Bev Parker of Financial Action and Advice Derbyshire described clearly how real a problem debt or financial fragility was for most of us. We’ve created a system where people are forced to live in or on the edge of debt - with no security - and then penalised when they slip into the red.

The question I was frequently asked was - What can we do?

The speaker from the JRF offered one path out of poverty, called Inclusive Growth. This means connecting up the need for economic development with the need to ensure poverty and social needs are also met. Of course this must be a good idea. But the worry I was left with was that this seemed to assume the state was a benign force in people’s lives. So, all that is now needed is for Government to better understand how to do economic growth right. I am not convinced that this is our problem.

My own talk stressed the way in which inequality has grown radically over a 40 year period, driven by political decisions:

There is much talk of markets and privatisation, and that is certainly part of what has changed. But, whatever political party is in power, public expenditure has remained high, while more money is spent on services, and less money is spent on redistributing resources from rich to poor. In other words, we seem to care less about poverty and inequality. Instead we push money into public services where the beneficiaries are the middle classes (both as employees and recipients).

* **EXTRACTED INFORMATION**
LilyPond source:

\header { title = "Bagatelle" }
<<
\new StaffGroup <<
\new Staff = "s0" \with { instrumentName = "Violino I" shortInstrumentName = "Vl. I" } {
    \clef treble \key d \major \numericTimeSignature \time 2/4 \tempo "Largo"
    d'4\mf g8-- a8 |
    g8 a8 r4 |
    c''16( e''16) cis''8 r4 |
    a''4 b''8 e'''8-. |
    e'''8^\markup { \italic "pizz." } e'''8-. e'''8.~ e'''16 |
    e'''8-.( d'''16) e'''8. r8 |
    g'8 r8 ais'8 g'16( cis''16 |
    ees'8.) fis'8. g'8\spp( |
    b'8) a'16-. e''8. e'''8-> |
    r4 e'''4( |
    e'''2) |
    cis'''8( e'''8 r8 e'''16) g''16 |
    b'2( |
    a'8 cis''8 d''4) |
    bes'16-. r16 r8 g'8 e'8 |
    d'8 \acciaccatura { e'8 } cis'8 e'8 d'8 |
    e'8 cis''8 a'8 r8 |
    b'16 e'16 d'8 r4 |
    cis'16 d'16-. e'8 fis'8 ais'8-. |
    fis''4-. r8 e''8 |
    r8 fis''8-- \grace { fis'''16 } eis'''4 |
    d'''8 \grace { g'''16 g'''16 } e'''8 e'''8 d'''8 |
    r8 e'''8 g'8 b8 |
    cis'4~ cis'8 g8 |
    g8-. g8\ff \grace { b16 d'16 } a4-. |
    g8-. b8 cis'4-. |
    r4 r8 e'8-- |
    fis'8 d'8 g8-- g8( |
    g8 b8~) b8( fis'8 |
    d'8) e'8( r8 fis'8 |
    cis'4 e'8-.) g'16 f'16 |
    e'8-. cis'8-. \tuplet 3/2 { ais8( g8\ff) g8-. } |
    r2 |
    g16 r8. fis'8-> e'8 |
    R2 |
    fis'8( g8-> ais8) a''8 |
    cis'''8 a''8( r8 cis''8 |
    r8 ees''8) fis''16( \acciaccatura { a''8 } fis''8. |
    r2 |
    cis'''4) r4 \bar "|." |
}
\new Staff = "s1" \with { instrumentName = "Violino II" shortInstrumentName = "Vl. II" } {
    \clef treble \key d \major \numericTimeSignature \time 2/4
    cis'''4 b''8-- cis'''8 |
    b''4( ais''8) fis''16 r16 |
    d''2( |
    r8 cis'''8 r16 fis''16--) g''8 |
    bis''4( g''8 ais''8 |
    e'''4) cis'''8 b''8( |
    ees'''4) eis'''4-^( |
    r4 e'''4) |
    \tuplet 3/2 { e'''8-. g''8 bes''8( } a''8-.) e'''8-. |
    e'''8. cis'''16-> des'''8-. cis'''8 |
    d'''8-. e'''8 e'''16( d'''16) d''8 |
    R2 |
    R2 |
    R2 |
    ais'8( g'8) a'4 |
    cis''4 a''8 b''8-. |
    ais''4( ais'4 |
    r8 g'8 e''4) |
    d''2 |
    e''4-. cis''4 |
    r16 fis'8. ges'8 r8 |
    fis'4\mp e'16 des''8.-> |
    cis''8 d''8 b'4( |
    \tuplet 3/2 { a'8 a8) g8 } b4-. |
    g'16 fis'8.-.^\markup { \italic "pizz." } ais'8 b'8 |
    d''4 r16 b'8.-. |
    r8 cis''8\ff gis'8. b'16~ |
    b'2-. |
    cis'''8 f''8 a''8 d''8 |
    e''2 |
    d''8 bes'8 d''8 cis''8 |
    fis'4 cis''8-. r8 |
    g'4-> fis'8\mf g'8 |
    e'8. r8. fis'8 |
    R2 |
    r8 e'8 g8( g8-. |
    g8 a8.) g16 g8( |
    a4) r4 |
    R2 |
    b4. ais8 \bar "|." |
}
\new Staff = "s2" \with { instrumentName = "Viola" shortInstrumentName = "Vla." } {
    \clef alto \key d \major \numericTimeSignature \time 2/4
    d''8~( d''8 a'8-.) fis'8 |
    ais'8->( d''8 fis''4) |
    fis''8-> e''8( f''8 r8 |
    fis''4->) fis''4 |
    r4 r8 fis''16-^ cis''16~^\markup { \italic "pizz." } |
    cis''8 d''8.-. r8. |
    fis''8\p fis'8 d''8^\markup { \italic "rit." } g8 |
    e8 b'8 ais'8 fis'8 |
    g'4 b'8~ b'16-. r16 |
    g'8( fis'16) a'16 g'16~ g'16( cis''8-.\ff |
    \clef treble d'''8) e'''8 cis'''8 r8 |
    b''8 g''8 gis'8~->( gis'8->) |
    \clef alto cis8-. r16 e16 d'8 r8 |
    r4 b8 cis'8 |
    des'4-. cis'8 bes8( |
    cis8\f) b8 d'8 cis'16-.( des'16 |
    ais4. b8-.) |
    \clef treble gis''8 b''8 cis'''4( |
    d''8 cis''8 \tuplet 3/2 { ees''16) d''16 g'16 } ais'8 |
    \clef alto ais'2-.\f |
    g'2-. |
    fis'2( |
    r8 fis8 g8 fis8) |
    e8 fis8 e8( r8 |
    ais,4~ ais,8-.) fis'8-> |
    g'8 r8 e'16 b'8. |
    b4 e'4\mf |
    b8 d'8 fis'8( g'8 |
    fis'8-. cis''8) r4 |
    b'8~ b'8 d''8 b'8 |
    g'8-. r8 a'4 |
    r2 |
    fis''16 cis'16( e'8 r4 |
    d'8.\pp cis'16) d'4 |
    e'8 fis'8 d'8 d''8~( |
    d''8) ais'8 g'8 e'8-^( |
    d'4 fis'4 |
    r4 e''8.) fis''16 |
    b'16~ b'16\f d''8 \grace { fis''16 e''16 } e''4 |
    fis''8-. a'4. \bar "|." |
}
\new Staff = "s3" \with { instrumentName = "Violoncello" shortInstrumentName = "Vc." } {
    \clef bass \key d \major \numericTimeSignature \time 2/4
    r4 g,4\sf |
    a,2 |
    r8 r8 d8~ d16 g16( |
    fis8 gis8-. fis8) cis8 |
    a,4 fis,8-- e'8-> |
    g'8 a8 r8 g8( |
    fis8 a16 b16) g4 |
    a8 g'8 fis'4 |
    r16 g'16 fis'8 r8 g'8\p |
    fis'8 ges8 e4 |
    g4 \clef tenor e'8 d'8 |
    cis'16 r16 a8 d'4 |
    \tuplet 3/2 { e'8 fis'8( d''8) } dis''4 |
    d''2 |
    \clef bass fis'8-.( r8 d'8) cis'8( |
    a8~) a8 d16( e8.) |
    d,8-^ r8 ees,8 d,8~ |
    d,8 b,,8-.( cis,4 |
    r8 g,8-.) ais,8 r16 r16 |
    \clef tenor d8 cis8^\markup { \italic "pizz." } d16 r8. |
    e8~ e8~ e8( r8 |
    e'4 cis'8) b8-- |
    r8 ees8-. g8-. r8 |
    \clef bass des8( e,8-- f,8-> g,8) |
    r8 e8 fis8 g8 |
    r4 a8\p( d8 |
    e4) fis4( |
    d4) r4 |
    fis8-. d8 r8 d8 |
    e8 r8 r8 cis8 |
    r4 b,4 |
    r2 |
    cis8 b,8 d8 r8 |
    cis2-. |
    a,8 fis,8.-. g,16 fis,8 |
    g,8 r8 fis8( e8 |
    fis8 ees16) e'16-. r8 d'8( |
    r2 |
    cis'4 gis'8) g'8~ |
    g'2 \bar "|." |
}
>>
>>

* **THE TASKS**
• A. Translate this sentence from the passage on poverty and inequality into Spanish: "In other words, we seem to care less about poverty and inequality."
• B. For each statement, say yes or no according to the passage on poverty and inequality, and quote the words of the passage that decide it. (i) Public expenditure has fallen sharply whichever party is in power. (ii) Inequality has grown over a 40-year period, driven by political decisions. (iii) Bev Parker is from Financial Action and Advice Derbyshire.
• C. Carry on the passage on poverty and inequality from its final sentence.

* **THE RESULTS**
• A. En otras palabras, parece que nos importan menos la pobreza y la desigualdad.

• B.
(i) No: "public expenditure has remained high"
(ii) Yes: "inequality has grown radically over a 40 year period, driven by political decisions"
(iii) Yes: "Bev Parker of Financial Action and Advice Derbyshire"

• C.
I argued that we must start to see poverty as political and we must start to connect the citizen to the local community and to effective political pressure.

I suppose my sense is that we cannot expect the system to save us from poverty or Austerity. It hasn’t and it won’t. As it stands the political system merely seems to make a judgement about how much pain people can bear without making too much of a fuss.

But this means making a fuss is a vital civic duty.

Yet we must make a fuss in a way that also looks to what we’ve learned over the long-term. We must be wise. For even if the political system did care about poverty and local communities it would inevitably solve the wrong problems in the wrong way. It is too removed from local communities. It does not know the assets and resources of the local community.

So we must make a fuss, while also building the local community capacity that we really need.

Colin Hampton, of Derbyshire Unemployed Worker’s Centre set out the Welfare Charter, set out the case for the Welfare Charter. He explained that the welfare reforms, low benefits, sanctions and the whole bureaucratic system is designed to weaken the bargaining position of working people. He described the importance of active political strategies around this great slogan:

“United we bargain, divided we beg!”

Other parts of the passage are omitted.